Consignes =
1) Selon la critique de thriller, quel échange l'auteur de la critique qualifie-t-il de « lunaire » ?
2) Relevez tous les prénoms cités dans la critique de thriller.
3) Prolongez la critique de thriller à la suite de sa dernière phrase.

Venons en au contenu et à ce qui est essentiel à mes yeux (contrairement - mille fois hélas - aux amateurs du genre qui n’étalonne leur plaisir et n’évalue la qualité d’un thriller qu’à l’histoire, l’action, le twist final, bref, c’est ainsi) : la forme.
L’écriture donc - la base, le B-A BA - de ce que, pour moi, doit être la Littérature. Ici, la forme est plutôt soignée (à l’image du prologue réussi), mais beaucoup trop lisse, j’ai trouvé qu’elle manquait de caractère. De tempérament. De grinta. A défaut d’avoir une “trempe”, j’ai tout de même apprécié ce soin même si j’avoue avoir grimacé sur certaines formulations que je ne pensais plus relire dans un livre. Mais passons.
Là, où en revanche, je suis plus chafouin, ce sont les dialogues. Je n’aime pas lorsqu’il sont trop écrits, mais là, ils sont vraiment trop convenus et rendent les réactions parfois peu plausibles (celles de Suzuka quand elle découvre l’activité de Kenta). D’autres échanges m’ont carrément laissé perplexe (cf. la discussion entre Kenta et Minami à la fin, lunaire).
En bref, cela nuit pas mal à la crédibilité, aux interactions entre les personnages qui en outre manquent de mordant, et amoindrissent aussi les scènes dites “fortes” (j’y reviendrais). Que Cyril ne se formalise pas : je trouve que 95% des auteurs français de thrillers se plante à cet exercice certes difficile, le dialogue étant presque un genre à lui tout seul.

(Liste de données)
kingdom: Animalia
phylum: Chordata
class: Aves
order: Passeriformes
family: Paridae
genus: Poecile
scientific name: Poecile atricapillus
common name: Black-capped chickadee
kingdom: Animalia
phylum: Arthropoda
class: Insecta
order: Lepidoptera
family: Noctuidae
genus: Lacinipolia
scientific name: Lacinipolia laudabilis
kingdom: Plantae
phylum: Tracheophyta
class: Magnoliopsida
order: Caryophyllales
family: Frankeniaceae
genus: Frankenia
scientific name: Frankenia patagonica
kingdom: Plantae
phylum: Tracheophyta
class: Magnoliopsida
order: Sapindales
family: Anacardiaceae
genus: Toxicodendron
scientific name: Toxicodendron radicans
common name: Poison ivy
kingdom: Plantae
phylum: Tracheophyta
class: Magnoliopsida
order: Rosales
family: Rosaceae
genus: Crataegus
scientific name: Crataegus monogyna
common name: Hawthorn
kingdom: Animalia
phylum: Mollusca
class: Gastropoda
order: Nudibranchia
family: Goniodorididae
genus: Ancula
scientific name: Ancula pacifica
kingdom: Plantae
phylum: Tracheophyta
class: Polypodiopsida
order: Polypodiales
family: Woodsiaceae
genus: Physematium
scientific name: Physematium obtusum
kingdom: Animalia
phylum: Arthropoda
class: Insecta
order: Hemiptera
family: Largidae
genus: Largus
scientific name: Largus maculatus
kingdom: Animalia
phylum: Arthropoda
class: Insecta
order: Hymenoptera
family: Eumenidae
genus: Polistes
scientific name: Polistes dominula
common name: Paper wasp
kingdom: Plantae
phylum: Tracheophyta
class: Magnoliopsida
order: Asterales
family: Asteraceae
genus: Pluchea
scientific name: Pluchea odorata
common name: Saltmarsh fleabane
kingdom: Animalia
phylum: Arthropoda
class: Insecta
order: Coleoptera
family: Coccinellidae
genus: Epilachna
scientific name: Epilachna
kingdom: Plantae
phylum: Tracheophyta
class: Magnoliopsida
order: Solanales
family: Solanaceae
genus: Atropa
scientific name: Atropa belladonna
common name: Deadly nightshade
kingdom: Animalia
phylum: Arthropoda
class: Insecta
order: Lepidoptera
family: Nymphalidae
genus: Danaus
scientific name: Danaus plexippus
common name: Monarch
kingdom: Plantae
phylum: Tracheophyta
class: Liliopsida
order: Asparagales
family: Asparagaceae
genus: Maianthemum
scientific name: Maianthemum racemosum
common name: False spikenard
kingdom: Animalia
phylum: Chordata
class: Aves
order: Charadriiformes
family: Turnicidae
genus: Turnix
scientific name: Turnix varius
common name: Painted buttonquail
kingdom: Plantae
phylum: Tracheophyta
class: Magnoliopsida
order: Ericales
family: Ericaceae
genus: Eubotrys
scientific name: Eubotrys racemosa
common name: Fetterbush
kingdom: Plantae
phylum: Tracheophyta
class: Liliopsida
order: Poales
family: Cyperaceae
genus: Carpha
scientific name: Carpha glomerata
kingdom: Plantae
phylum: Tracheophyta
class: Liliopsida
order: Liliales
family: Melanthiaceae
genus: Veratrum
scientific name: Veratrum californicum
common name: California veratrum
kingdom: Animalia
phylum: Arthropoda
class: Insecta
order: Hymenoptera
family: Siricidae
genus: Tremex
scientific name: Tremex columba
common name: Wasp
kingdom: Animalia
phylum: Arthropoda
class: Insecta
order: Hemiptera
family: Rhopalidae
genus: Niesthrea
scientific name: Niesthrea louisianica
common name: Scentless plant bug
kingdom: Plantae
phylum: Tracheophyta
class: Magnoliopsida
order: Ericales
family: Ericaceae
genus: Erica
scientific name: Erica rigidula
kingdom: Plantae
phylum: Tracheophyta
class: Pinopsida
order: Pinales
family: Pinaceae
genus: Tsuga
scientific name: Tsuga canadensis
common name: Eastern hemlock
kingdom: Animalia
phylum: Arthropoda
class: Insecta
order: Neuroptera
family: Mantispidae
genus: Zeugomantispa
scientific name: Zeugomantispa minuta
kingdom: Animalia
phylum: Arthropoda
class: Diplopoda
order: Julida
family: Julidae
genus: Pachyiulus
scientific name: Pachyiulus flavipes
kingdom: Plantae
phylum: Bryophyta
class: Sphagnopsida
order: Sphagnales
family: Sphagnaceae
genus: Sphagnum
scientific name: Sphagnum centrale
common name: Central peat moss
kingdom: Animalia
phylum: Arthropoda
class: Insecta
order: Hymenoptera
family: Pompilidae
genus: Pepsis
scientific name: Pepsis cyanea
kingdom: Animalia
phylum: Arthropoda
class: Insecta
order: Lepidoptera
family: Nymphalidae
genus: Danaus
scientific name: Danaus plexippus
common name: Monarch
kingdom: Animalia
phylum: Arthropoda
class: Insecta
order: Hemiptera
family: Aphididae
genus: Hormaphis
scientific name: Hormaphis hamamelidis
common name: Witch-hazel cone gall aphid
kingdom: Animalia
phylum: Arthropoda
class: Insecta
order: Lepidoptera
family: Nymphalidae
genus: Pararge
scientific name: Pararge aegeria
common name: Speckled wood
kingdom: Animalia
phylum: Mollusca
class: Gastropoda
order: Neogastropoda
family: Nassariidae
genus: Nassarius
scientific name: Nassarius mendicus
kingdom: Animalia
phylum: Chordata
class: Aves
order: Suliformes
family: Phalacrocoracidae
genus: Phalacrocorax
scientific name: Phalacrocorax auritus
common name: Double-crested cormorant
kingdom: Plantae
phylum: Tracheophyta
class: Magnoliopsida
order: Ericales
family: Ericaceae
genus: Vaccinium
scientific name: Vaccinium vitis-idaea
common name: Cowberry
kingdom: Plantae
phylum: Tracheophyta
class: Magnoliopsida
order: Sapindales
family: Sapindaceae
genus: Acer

Réponses rédigées =
1) La discussion entre Kenta et Minami à la fin.

2) Suzuka, Kenta, Minami, Cyril

3)
Je précise que ce caractère “propret” de l’écriture n’est pas forcément antinomique avec les caractéristiques d’un thriller même si, il est vrai, qu’en général, on s’attend à un style plus âpre, plus pêchu, plus musclé. J’en veux pour preuve les romans (qui peuvent sembler académiques dans la forme) de Keigo Kigashino (je précise qu’il ne s’agit pas de comparaison, mais juste de dire que le traitement formelle d’un genre peut revêtir plusieurs aspects) où le phrasé est tout en suggestion (art consommé voire épuré du dialogue) qui, finisse par tisser une ambiance et créer une espèce d’envoutement. J’ignore si Cyril, consciemment ou non, voulait reproduire (et ce n’est pas une mauvaise chose, on peut même y voir une forme d’hommage) une atmosphère à la Higashino, mais je me suis quand même posé la question.
En revanche, j’ai davantage trouvé de finesse dans les descriptions liées au pays, aux habitations, aux us et coutumes, sans oublier à l’Art culinaire (la nourriture est quasiment une religion au Japon). D’ailleurs tout le volet culturel disséminé ça et là fut intéressant pour un néophyte comme moi, cela ne tombe jamais dans le guide touristique façon Wikipedia ou l’étalage prétentieux. Cyril est attaché au Japon où il vit, cette affection sincère est la partie réussie du livre.
Donc, comme l’écriture m’est apparu très “sage”, forcément, je ne suis pas parvenu à ressentir un climax ; pour un thriller, bah, ça la fiche mal. J’ai lu ça et là que certains avaient trouvé le récit haletant ou oppressant. Ce n’est pas mon cas. OK, ça s’accélère vers la fin, sans être méga trépidant non plus. Si je devais citer un exemple, je prendrais la scène de la prise d’otage qui, en dépit de ce qui se joue, manque singulièrement d’intensité. Je l’ai lu sans ennui, mais sans éprouver cette urgence, ce danger, guère aidé là encore par des dialogues franchement bof (lors de la négociation).
Mon autre problème porte sur l’autre socle fondamental d’un roman. Les personnages. Et comme pour l’atmosphère, il n’y a que l’écriture (et non l’acte - fusse t-il studieux et assidu - de rédiger et d’aligner des phrases) et seule l’écriture qui peut les rendre vivants, uniques, palpables. Presque humains.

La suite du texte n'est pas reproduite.